About this task - Reproduce each line of the material below word for word, in the same order and with the same line breaks.

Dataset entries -

********

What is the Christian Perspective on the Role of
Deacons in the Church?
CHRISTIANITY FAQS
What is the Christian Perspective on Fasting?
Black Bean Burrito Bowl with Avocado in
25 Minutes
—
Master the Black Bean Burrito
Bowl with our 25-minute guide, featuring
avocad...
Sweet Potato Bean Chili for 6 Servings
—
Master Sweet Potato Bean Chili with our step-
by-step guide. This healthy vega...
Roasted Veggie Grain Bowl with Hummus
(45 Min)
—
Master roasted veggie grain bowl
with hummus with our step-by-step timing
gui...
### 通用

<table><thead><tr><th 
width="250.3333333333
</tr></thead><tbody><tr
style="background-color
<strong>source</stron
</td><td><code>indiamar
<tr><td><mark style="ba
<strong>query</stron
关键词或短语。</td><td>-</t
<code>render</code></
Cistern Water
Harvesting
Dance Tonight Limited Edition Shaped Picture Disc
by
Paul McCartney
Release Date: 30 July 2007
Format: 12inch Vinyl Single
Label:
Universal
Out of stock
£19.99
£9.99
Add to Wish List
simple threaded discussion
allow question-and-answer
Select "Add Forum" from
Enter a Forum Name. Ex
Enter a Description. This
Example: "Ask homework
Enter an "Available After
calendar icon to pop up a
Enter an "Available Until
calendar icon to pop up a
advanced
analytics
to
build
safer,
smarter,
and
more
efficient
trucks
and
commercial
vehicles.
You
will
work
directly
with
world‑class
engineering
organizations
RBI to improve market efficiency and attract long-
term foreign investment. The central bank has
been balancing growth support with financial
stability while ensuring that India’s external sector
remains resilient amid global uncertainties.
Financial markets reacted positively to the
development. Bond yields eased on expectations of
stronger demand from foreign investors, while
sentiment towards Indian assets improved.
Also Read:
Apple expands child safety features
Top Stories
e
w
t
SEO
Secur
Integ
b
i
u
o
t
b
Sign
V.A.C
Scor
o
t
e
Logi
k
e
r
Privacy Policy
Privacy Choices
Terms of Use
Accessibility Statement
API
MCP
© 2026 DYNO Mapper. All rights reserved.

********

Task result -
What is the Christian Perspective on the Role of
Deacons in the Church?
CHRISTIANITY FAQS
What is the Christian Perspective on Fasting?
Black Bean Burrito Bowl with Avocado in
25 Minutes
—
Master the Black Bean Burrito
Bowl with our 25-minute guide, featuring
avocad...
Sweet Potato Bean Chili for 6 Servings
—
Master Sweet Potato Bean Chili with our step-
by-step guide. This healthy vega...
Roasted Veggie Grain Bowl with Hummus
(45 Min)
—
Master roasted veggie grain bowl
with hummus with our step-by-step timing
gui...
### 通用

<table><thead><tr><th 
width="250.3333333333
</tr></thead><tbody><tr
style="background-color
<strong>source</stron
</td><td><code>indiamar
<tr><td><mark style="ba
<strong>query</stron
关键词或短语。</td><td>-</t
<code>render</code></
Cistern Water
Harvesting
Dance Tonight Limited Edition Shaped Picture Disc
by
Paul McCartney
Release Date: 30 July 2007
Format: 12inch Vinyl Single
Label:
Universal
Out of stock
£19.99
£9.99
Add to Wish List
simple threaded discussion
allow question-and-answer
Select "Add Forum" from
Enter a Forum Name. Ex
Enter a Description. This
Example: "Ask homework
Enter an "Available After
calendar icon to pop up a
Enter an "Available Until
calendar icon to pop up a
advanced
analytics
to
build
safer,
smarter,
and
more
efficient
trucks
and
commercial
vehicles.
You
will
work
directly
with
world‑class
engineering
organizations
RBI to improve market efficiency and attract long-
term foreign investment. The central bank has
been balancing growth support with financial
stability while ensuring that India’s external sector
remains resilient amid global uncertainties.
Financial markets reacted positively to the
development. Bond yields eased on expectations of
stronger demand from foreign investors, while
sentiment towards Indian assets improved.
Also Read:
Apple expands child safety features
Top Stories
e
w
t
SEO
Secur
Integ
b
i
u
o
t
b
Sign
V.A.C
Scor
o
t
e
Logi
k
e
r
Privacy Policy
Privacy Choices
Terms of Use
Accessibility Statement
API
MCP
© 2026 DYNO Mapper. All rights reserved.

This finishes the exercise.